Prompt » Please return each line of the entries below that contains the word "least".

[Chart understanding data]
****

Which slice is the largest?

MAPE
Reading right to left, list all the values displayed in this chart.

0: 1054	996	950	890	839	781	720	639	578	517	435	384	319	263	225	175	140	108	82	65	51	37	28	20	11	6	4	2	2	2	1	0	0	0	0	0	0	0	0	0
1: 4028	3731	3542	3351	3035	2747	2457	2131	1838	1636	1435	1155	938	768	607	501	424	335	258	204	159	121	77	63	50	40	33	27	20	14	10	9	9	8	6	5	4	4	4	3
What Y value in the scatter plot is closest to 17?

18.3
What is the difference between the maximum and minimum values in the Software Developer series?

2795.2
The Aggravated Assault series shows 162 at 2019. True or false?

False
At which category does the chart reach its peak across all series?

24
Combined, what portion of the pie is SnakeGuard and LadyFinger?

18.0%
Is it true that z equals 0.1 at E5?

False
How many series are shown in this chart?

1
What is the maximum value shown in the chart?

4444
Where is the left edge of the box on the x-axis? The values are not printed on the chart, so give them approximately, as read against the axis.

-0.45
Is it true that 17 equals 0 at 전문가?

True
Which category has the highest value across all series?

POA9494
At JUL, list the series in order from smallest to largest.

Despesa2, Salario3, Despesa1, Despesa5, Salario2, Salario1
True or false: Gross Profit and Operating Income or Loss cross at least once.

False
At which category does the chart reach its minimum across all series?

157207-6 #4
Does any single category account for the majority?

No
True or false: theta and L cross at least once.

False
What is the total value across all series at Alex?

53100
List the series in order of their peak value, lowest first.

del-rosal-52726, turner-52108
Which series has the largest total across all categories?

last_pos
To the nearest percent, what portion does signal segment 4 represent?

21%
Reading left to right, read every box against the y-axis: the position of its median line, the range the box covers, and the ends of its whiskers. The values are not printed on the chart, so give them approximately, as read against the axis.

****

The completed task »
True or false: Gross Profit and Operating Income or Loss cross at least once.
True or false: theta and L cross at least once.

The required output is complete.